A journalist who alleges that the White House and Pakistani government conspired in 2011 to stage the Navy SEAL raid that killed Osama bin Laden is not being taken seriously this week by anyone in media.
For members of the press, there’s a glaring problem with Seymour Hersh’s 10,011-word exposé on the supposedly staged bin Laden raid: His report is based mostly on the say-so of a single “retired U.S. intelligence official.”
The source cited in Hersh’s bin Laden report, which was published this weekend by London Review of Books, is identified as a “retired senior intelligence official who was knowledgeable about the initial intelligence about bin Laden’s presence in Abbottabad.”
The White House is lying when it says that the night raid that killed bin Laden was an “all-American affair” performed without the knowledge of the Pakistani government, Hersh’s source said.
The Pakistani government knew of the raid, it knew of bin Laden’s presence and it worked with the White House to take out the Al Qaeda leader, contrary to the Obama administration’s version of events, Hersh’s source added.

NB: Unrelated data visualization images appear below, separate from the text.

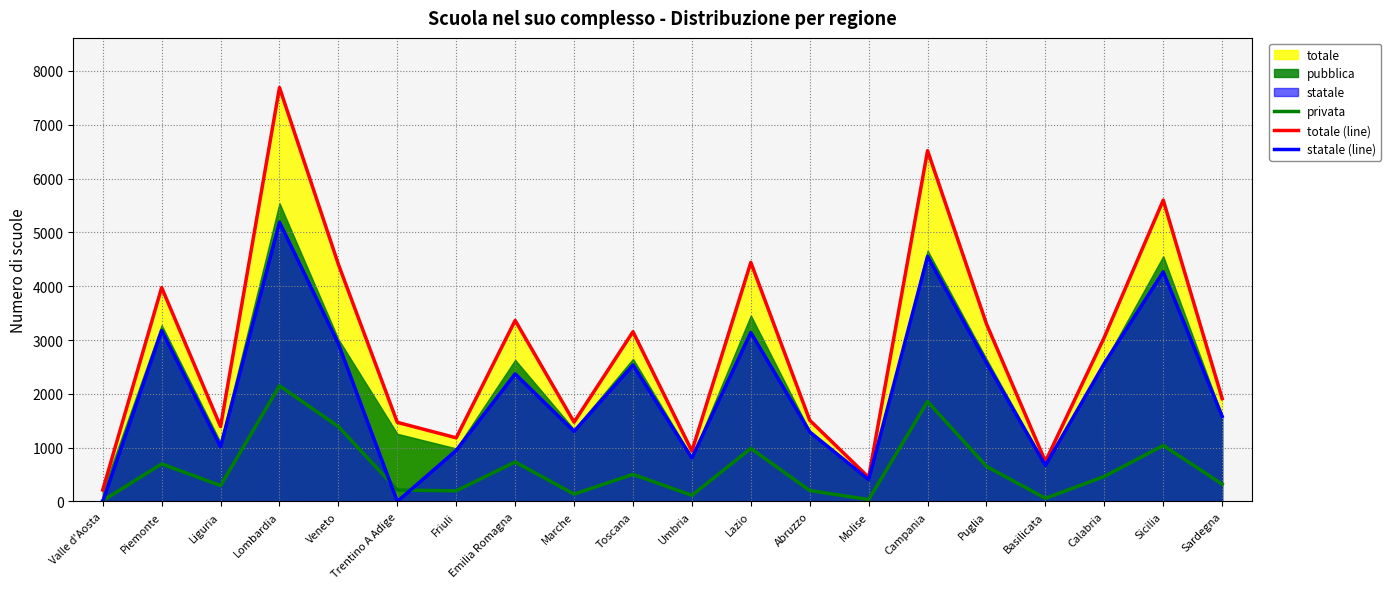

What is the value of the privata point at the 19th from the left?

1041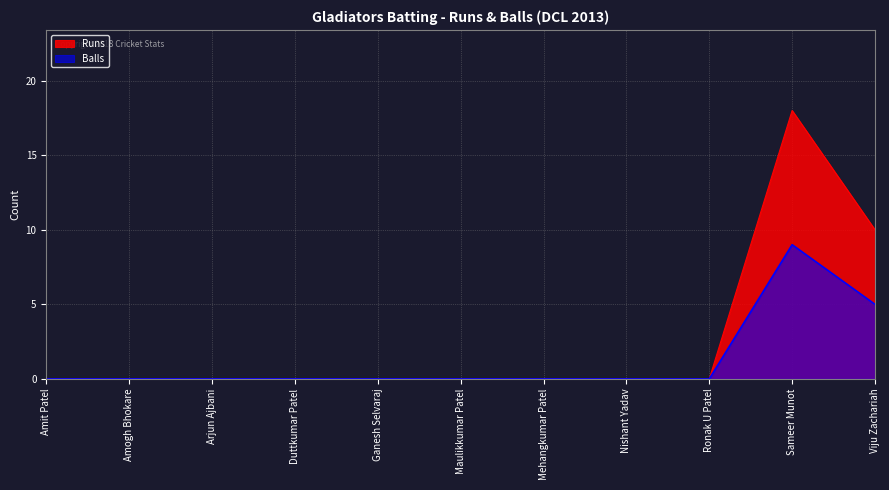

True or false: Balls has more than 0 interior local peaks.

True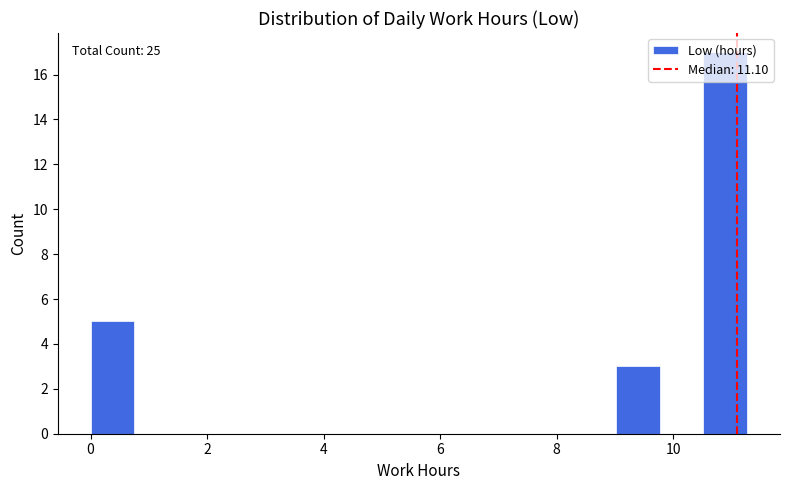

Read against the x-axis, roughly where is the centre of the tallest bar?

10.8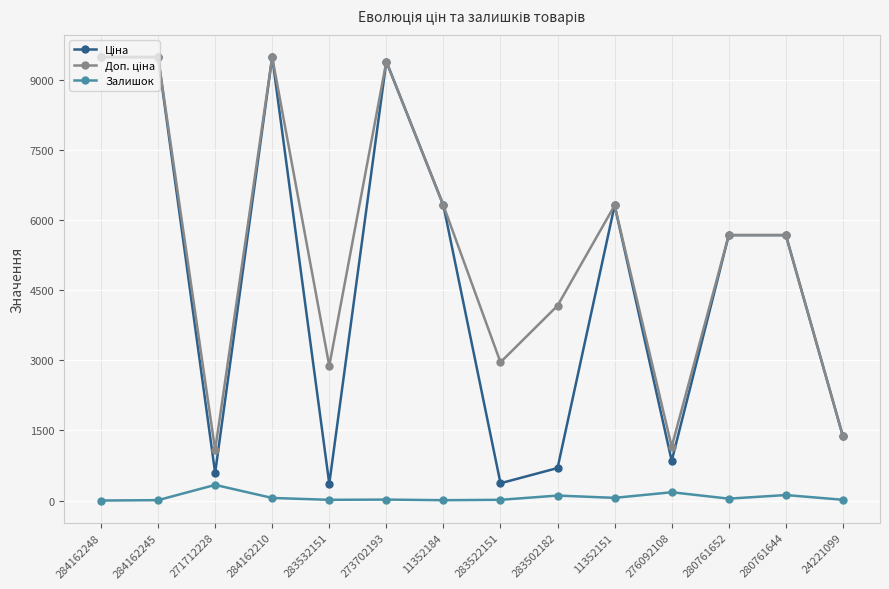

At how many categories does at least one series exceed 5801?

6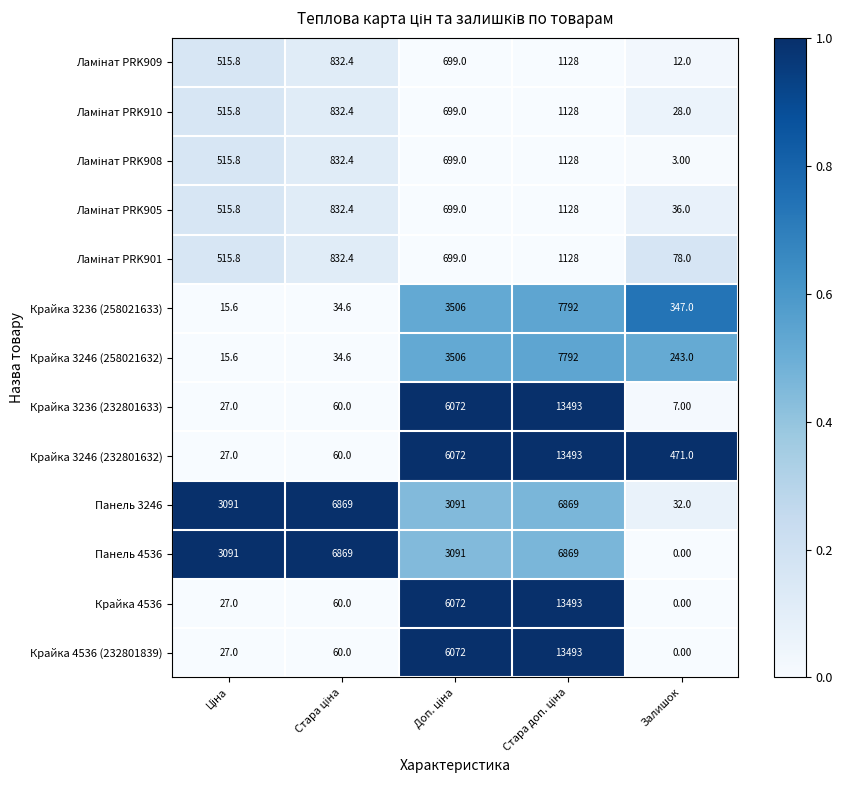

What is the difference between the highest and lowest values at Залишок?

471.0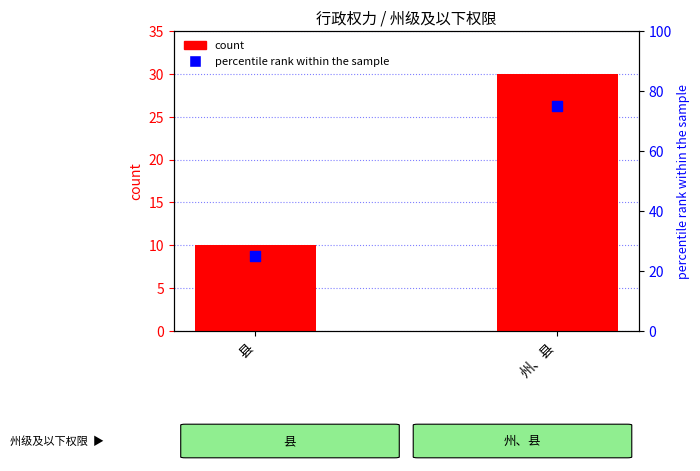

Which series reaches the minimum Y coordinate?

count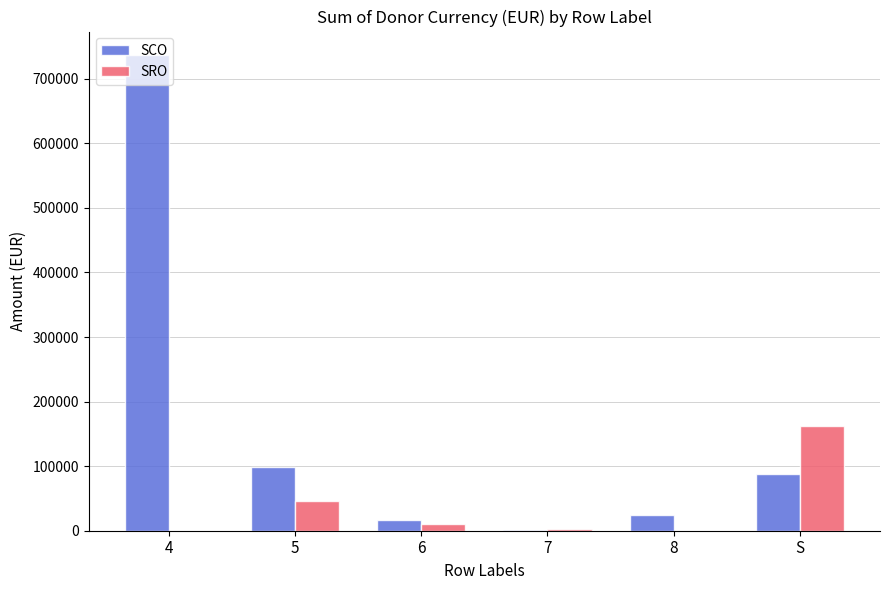

How many series are shown in this chart?

2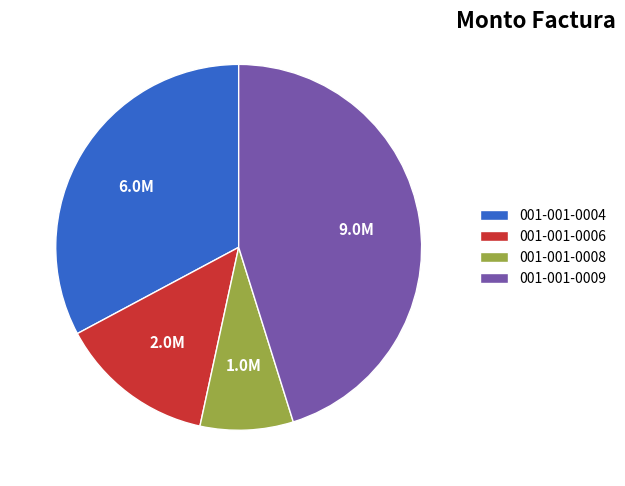

Which category has the biggest portion of the pie?

001-001-0009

However, because Hersh’s report relies almost entirely on anonymous sources, reporters and commentators are decidedly unimpressed with his supposed scoop, and they’re treating it accordingly.
For the Wall Street Journal, there are at least three good reasons why everyone should be deeply skeptical of the Hersh story, including the fact that Hersh’s main source is unnamed and therefore unverifiable.
After consulting Twitter for the Cliff Notes version of Hersh’s report, Vox’s Max Fisher penned an article, titled “The many problems with Seymour Hersh’s Osama bin Laden conspiracy theory,” casting serious doubt on the bin Laden scoop.
Slate’s Joshua Keating characterized the story as both highly improbable and tired.
Time magazine columnist Ian Bremmer accused Hersh of “jumping the shark,” something, he said, that has been a “long time coming.”
Dan Murphy of the Christian Science Monitor reported Monday that there appear to be several glaring errors in Hersh’s report, with his article stating in its subhead, “Sadly only speculation, much of it making little sense, and unnamed sources who wouldn’t seem to be in a position to know.”
GOP media strategist Rick Wilson said simply, “I have personally dealt with the blowback and fallout of Hersh-related stories when I was at the Pentagon. He. Makes. S–t. Up.”
Washington, D.C., insiders are similarly unimpressed with Hersh’s report, with many of them staking out positions Monday afternoon opposite of the longtime reporter.
“If you were to believe Sy you would have to believe this massive conspiracy that President Obama, Robert Gates, Leon Panetta, and Mike Morell were all lying to you,” former CIA spokesman Bill Harlow said, referring to the former secretaries of defense as well as the former CIA director. “It makes absolutely no sense.”
Citing the mountain of media criticism Hersh’s report has received since its publication this weekend, White House press secretary Josh Earnest said Monday, “The Obama White House is not the only one to observe that the story is riddled with inaccuracies and outright falsehoods. No one here is particularly concerned about it.”
Hersh, who is not new to media criticism, as several of his recent reports have received similar scrutiny and pushback from media and politico types, is standing by his report.
“I understand the consequences of saying what I’m saying,” Hersh, who won a Pulitzer Prize in 1970 for his work uncovering the My Lai massacre, said in an interview Monday with CNN’s Chris Cuomo. “I’ve been a reporter, as you know, for 50 years in this town. Had a lot of good stories. A lot of the stories I wrote were pretty much on mark. Nobody’s perfect, of course. Everybody’s done bad stories.”